■ Source passage

The new Cluster Shot gun in action in Ion Fury's Aftermath DLC - an enemy is vaporised with a dark city in the background.
Image credit: 3D Realms

Ion Fury: Aftershock, an expansion pack for Voidpoint's retro FPS featuring new weapons, enemies and game modes, launches today 2nd October 2023, and there's a trailer below awaiting your fervent appreciation.

Well, assuming you're not Matt Cox - in our review of the main game, he deemed it an experience in which "old-school decisions too often trump good ones" and "a blast from a past I never lived through", concluding that "Ion's tongue might be in its cheek, but I've got little interest in what it's saying." Ouch. Still, Steam user verdicts are markedly more enthusiastic, and what kind of jaded soul would turn his nose up at a Cluster Shot launcher with bouncing bullets? Bouncing bullets, Matt.

Watch on YouTube

The Aftershock story begins shortly after the original game's conclusion, with protagonist Shelly Harrison kicking back in her local boozer only to be rudely interrupted by a nuclear explosion and a monstrous aerial contraption piloted by a returning nemesis. So what's a Duchess Nukem to do but draw her Loverboy revolver, jump aboard a hoverbike armed with "drunken homing plasma missiles", and zip off to various new locations, including a volcano level.

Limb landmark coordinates
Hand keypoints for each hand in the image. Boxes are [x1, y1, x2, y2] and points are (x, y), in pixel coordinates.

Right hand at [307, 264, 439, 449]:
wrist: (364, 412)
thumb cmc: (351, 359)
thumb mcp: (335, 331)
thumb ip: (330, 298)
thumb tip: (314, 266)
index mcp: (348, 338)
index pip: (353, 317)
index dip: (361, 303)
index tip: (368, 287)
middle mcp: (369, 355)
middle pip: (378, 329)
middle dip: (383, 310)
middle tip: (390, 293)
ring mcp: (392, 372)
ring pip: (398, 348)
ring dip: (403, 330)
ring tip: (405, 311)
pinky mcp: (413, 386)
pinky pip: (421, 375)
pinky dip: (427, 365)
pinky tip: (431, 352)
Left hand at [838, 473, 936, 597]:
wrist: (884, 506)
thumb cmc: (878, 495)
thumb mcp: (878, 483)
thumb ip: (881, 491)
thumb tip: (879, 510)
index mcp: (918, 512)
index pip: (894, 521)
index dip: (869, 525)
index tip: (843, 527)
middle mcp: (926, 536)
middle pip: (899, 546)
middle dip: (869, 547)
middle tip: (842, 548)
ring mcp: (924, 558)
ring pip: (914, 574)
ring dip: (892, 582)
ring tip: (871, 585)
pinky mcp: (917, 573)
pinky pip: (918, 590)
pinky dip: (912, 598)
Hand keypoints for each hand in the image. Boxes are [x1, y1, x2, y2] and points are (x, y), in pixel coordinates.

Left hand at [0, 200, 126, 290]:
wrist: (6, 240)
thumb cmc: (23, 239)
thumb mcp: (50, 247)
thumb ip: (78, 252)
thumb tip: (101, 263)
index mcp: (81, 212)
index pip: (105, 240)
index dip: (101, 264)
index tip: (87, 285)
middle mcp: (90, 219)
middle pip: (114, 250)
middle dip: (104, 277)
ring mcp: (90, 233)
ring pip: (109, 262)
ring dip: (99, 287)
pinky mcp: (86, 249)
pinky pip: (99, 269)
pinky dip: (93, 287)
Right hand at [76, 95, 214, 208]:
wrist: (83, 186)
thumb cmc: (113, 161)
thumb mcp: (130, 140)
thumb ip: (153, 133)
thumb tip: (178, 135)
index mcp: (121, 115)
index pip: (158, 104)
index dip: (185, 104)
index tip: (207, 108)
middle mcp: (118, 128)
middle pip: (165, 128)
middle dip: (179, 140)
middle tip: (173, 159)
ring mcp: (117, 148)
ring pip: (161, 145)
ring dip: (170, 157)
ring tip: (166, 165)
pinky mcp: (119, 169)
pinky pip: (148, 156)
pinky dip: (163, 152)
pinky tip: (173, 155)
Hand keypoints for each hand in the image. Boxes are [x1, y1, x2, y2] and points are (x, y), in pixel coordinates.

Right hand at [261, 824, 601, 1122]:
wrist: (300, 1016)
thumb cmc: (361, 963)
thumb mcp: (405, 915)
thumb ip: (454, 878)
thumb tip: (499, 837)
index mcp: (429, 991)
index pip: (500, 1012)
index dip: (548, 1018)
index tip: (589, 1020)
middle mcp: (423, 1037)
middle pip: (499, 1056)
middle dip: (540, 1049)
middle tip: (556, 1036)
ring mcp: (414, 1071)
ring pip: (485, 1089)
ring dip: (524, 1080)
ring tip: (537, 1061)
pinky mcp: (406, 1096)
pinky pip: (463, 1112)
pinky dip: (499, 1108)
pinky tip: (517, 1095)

■ How to complete this task
In the game article, who is the protagonist of Ion Fury: Aftershock? These lines come from a different source than the game article.

■ Written answer
Shelly Harrison